Fome

Depois de limpar as marcas de pasta de dente na pia, percebeu com demasiado espanto que o gosto de carne humana ainda não havia saído de sua boca. Não importava a força usada no processo de escovação dos dentes ou mesmo os metros de fio dental passado entre eles. O maldito gosto continuava lá. Preso em algum lugar da garganta ou ecoando do fundo de suas entranhas. Nuca se dera conta do quanto o gosto de sangue era desagradável quando sorvido em profusão. Como nauseantes poderiam ser os momentos posteriores ao festim macabro que ele acabara de servir. O vermelho vivo estampava a camisa branca e marcava o piso no caminho da cozinha até o banheiro.

Ao olhar no espelho não reconheceu sua própria face suada. Marcas angustiantes saltavam-lhe a testa formando um visível mapa de sua insanidade. Seus lábios tremiam balbuciantes. Emitiam palavras incompreensíveis ao raciocínio. Sons gorgolejantes e molhados. Nada em sua vidinha medíocre o havia preparado para isso. Tivera um sono restaurador e ao acordar fora assaltado de um contagiante bom humor. Tomou um banho rápido e antes mesmo de vestir a calça, já escolhera a gravata com uma gravura de Andy Warhol reproduzindo serialmente Marilyn Monroe com variações de cores.

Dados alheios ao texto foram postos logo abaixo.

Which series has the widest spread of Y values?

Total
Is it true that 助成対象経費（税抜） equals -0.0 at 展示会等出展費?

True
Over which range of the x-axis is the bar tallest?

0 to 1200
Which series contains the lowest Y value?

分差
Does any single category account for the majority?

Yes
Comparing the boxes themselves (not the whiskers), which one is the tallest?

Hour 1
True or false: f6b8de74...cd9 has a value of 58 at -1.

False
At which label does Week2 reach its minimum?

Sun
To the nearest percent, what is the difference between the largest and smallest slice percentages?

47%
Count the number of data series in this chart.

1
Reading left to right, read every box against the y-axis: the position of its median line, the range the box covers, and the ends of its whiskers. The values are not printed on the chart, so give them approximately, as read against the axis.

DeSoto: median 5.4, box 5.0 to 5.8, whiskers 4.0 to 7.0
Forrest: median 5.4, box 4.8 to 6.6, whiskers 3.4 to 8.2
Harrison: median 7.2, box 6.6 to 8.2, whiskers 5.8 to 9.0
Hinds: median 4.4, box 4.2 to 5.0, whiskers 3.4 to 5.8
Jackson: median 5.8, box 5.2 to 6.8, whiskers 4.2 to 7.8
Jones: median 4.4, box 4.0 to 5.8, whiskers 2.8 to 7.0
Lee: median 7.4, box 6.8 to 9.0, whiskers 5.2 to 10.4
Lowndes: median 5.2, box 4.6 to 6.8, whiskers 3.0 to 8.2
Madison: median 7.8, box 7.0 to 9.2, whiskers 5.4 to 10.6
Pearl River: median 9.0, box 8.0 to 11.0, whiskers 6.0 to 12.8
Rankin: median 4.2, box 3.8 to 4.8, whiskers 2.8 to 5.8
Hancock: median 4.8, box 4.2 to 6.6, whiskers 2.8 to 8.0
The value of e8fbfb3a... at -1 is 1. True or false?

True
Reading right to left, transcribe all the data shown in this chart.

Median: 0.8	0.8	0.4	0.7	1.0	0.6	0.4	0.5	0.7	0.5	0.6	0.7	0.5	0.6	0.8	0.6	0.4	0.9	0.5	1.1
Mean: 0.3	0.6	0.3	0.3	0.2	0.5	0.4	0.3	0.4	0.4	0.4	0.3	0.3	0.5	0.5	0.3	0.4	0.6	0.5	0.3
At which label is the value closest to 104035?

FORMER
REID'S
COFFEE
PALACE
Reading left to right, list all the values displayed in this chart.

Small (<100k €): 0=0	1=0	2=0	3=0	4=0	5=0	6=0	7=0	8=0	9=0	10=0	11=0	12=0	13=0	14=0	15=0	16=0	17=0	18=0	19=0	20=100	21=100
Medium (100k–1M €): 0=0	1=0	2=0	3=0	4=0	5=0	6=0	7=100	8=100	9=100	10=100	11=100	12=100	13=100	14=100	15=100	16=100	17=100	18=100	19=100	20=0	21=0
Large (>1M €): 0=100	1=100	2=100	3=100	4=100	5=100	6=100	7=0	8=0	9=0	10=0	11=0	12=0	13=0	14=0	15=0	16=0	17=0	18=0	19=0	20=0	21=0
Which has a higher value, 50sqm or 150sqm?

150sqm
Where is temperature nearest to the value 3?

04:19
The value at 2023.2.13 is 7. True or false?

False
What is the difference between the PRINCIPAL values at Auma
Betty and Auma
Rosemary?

Assim que penteou os cabelos e colocou um tranqüilo ar de vencedor no rosto, sentiu-se pronto. Deu as costas para o espelho e sentiu uma rápida movimentação às suas costas. Virou-se rapidamente correndo os olhos por todo quarto. Notou uma pequena sombra na janela. Escancarou a cortina, dando de cara com um corvo que bicava o vidro. A ave estava machucada. Vários ferimentos salpicavam seu corpo. Abriu a janela e antes mesmo de terminar de fazê-lo levou uma bicada no dedo. Levou o dedo a boca buscando aliviar a dor subida. Notou com descontentamento um pequeno ferimento surgir no local da bicada. Estancou a pequena gota de sangue com a toalha recém usada no banho e seguiu para a cozinha.

A chaleira apitava enchendo o ambiente com vapor de água. Serviu-se da mesma e depositou um sachê com ervas. Preparou duas fatias de pão e serviu o chá em uma caneca simples. Percebeu o quanto estava faminto. Apenas duas fatias de pão não preencheriam o vazio no seu estômago. Na geladeira achou um pedaço de queijo e partiu uma fatia. Com mesma faca cortou um dedo e o enfiou na boca. Arrancou a carne por entre os ossos com muito apetite. Abandonou a faca e continuou a refeição levando a mão à boca. Mordia com muita força ignorando a dor. Comeu as estruturas superficiais das costas da mão e também as estruturas internas, incluindo-se ossos, músculos, tendões, ligamentos, artérias e nervos. No banheiro, cobriu o local onde antes estivera sua mão. Percebeu assustado que sua fome não havia passado.